# [Problems and tasks]
[1] Copy the passage of the rcu_barrier patch discussion between "diff --git a/xen/common/rcupdate.c" and "initial && !atomic_read(&cpu_count) )", inclusive, word for word.
[2] Quote the lines of the listing between the lines holding "Producción en redes sociales (Fac" and "Profesional en", inclusive, and nothing else.

# [Exercise text]
■ ■ ■ ■ ■
I think you are just narrowing the window of the race:

It is still possible to have two cpus entering rcu_barrier() and to
make it into the if ( !initial ) clause.

Instead of introducing another atomic I believe the following patch
instead of yours should do it:

diff --git a/xen/common/rcupdate.c b/xen/common/rcupdate.c
index e6add0b120..0d5469a326 100644
--- a/xen/common/rcupdate.c
+++ b/xen/common/rcupdate.c
@@ -180,23 +180,17 @@ static void rcu_barrier_action(void)

  void rcu_barrier(void)
  {
-    int initial = atomic_read(&cpu_count);
-
      while ( !get_cpu_maps() )
      {
          process_pending_softirqs();
-        if ( initial && !atomic_read(&cpu_count) )
+        if ( !atomic_read(&cpu_count) )
              return;

          cpu_relax();
-        initial = atomic_read(&cpu_count);
      }

-    if ( !initial )
-    {
-        atomic_set(&cpu_count, num_online_cpus());
+    if ( atomic_cmpxchg(&cpu_count, 0, num_online_cpus()) == 0 )
■ ■ ■ ■ ■
# [Input data]
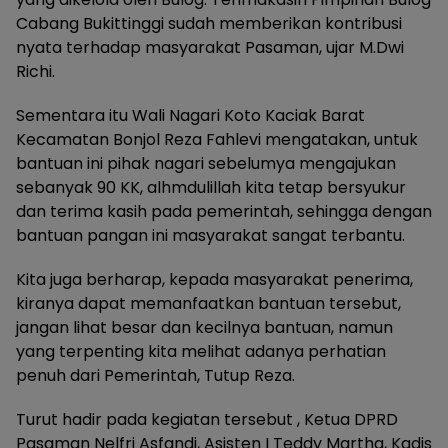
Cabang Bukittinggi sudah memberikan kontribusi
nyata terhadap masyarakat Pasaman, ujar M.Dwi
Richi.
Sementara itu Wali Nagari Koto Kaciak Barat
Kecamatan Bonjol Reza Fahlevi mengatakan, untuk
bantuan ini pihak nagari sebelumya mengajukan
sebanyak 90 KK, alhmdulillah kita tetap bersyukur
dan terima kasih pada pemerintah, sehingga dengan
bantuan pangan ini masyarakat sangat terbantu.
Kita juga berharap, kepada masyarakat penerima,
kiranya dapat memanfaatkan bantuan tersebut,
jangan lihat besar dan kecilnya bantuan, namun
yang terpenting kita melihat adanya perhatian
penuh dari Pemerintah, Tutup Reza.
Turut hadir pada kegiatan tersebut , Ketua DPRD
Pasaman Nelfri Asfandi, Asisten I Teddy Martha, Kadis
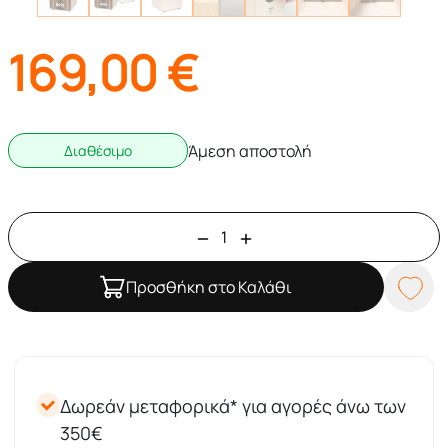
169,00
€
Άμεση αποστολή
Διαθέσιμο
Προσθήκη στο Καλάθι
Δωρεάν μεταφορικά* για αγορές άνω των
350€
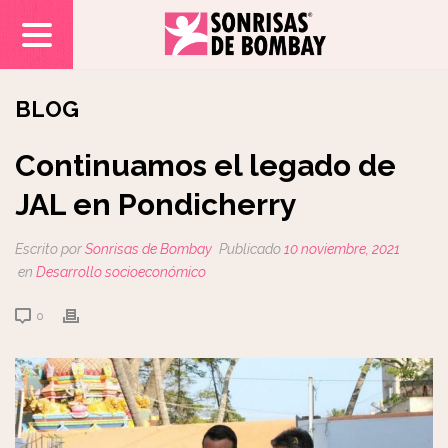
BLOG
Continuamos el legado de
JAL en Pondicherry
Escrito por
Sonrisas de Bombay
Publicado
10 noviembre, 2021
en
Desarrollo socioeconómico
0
■ ■ ■ ■ ■
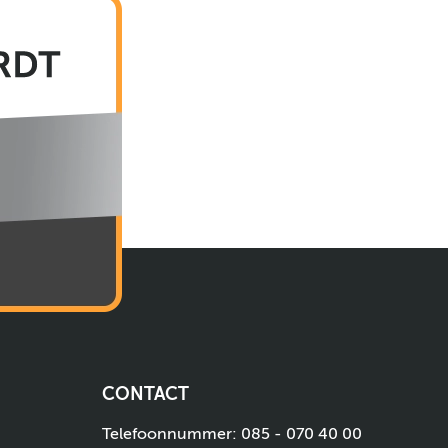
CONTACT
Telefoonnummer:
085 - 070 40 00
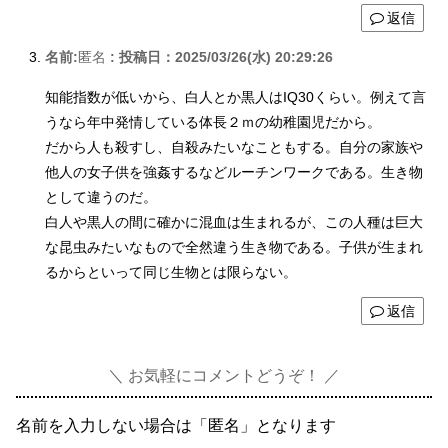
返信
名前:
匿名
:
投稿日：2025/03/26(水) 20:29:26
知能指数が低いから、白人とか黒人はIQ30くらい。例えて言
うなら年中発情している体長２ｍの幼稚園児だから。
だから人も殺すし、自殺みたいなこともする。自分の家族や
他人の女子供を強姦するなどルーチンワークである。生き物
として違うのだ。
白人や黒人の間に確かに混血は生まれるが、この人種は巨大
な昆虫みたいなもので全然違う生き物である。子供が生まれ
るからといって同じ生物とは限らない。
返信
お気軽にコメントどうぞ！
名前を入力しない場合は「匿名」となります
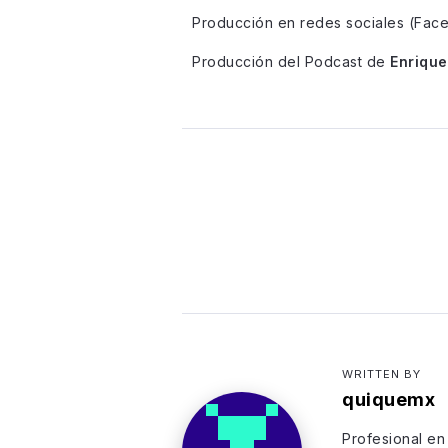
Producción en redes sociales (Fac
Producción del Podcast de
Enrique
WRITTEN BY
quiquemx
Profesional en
■ ■ ■ ■ ■
# [Outputs by task]
[1]
diff --git a/xen/common/rcupdate.c b/xen/common/rcupdate.c
index e6add0b120..0d5469a326 100644
--- a/xen/common/rcupdate.c
+++ b/xen/common/rcupdate.c
@@ -180,23 +180,17 @@ static void rcu_barrier_action(void)

  void rcu_barrier(void)
  {
-    int initial = atomic_read(&cpu_count);
-
      while ( !get_cpu_maps() )
      {
          process_pending_softirqs();
-        if ( initial && !atomic_read(&cpu_count) )

[2]
Producción en redes sociales (Fac
Producción del Podcast de
Enrique
WRITTEN BY
quiquemx
Profesional en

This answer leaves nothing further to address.